Well, I'm guessing if it helps the hdd stay alive, it's best to get one of the best? So, lots of these defragmenting programs have extra features, right? What is it that someone should look for in one (besides the obvious)? Defragglers a safe, reliable one, right? How often would you recommend defraging the hard drive?

Sorry for the hijack, lol.


----------



## JTM (Apr 28, 2009)

I use Defraggler and know what you mean. I usually just run multiple scans (if time permits). Great piece of software though.


----------



## kookooshortman55 (Apr 28, 2009)

Do you get that problem where you lose HDD space every time you defrag with Defraggler in Vista?  You have to delete the shadow copies in the disk cleanup to get the space back.  I just disabled system restore and I don't have the problem anymore.  Now all of my defrags go to 0%.


----------



## TFT (Apr 28, 2009)

What it won't defrag is your "paging file". I disable virtual memory before a defrag and re-enable afterwards.


----------



## Trio (Apr 28, 2009)

Sorry for the newbish questions, I'm just 'new' to computers, and never knew what a defragmenter was. Is this the download site for the Auslogics Defragmenter? I'm running the windows one, and it really is slow.

http://www.auslogics.com/en/software/disk-defrag/download


----------



## Kornowski (Apr 28, 2009)

I use Defraggler, it's a 1,000 times better than the standard Vista one. At least you can actually tell what percentage of the way through it is, and pause it!


----------



## Shane (Apr 28, 2009)

TFT said:


> What it won't defrag is your "paging file". I disable virtual memory before a defrag and re-enable afterwards.

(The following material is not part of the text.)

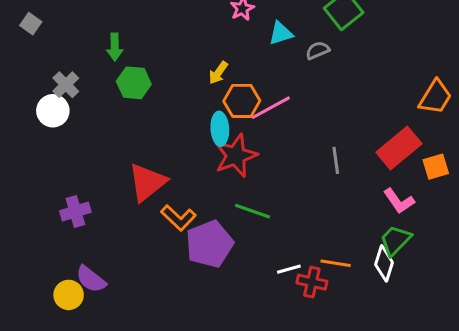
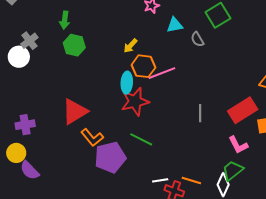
gray semicircle: (318, 50) -> (197, 39), turned -105
yellow circle: (69, 295) -> (16, 153), moved

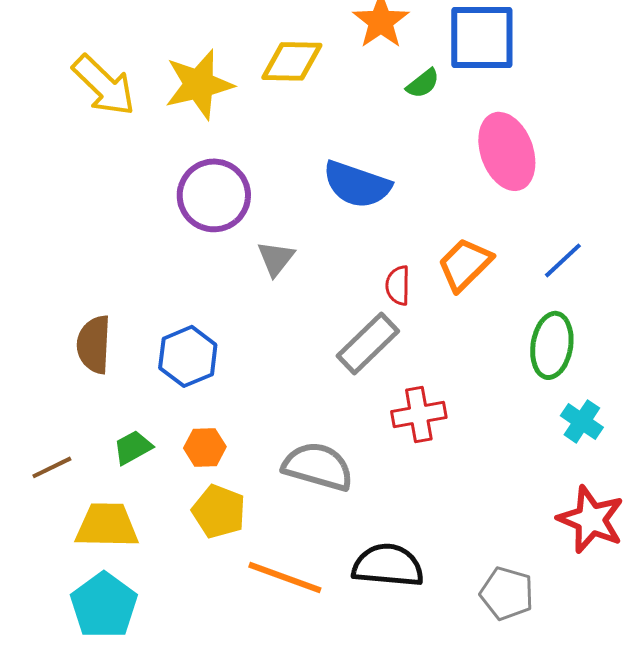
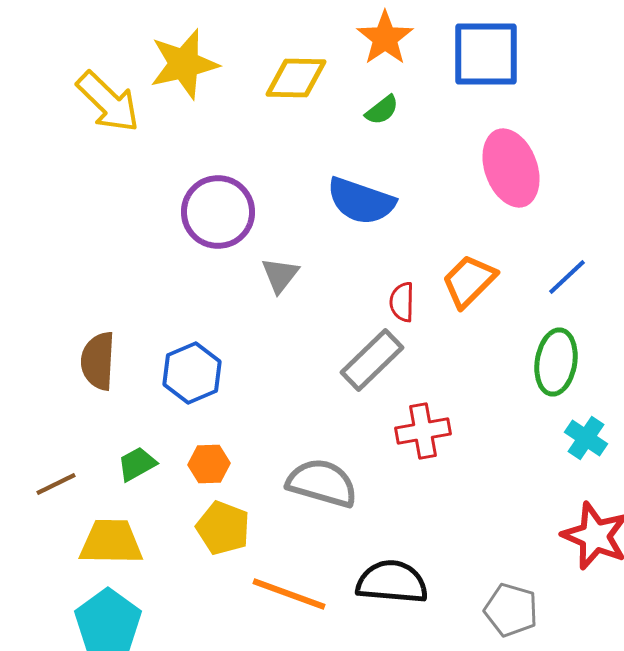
green semicircle: (423, 83) -> (382, 110), moved
yellow star: (199, 84) -> (184, 64), moved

I always disabled paging file when i had Xp,it seemed faster than having it enabled.


----------



## TFT (Apr 28, 2009)

Nevakonaza said:


> I always disabled paging file when i had Xp,it seemed faster than having it enabled.



Yeah, there has been so many conflicting opinions on whether to enable or disable virtual memory. At one point it was thought good to manually put in a figure and opinion on that changed.

I may well give it a go and try some intensive work, maybe with Photoshop and see how it goes.


----------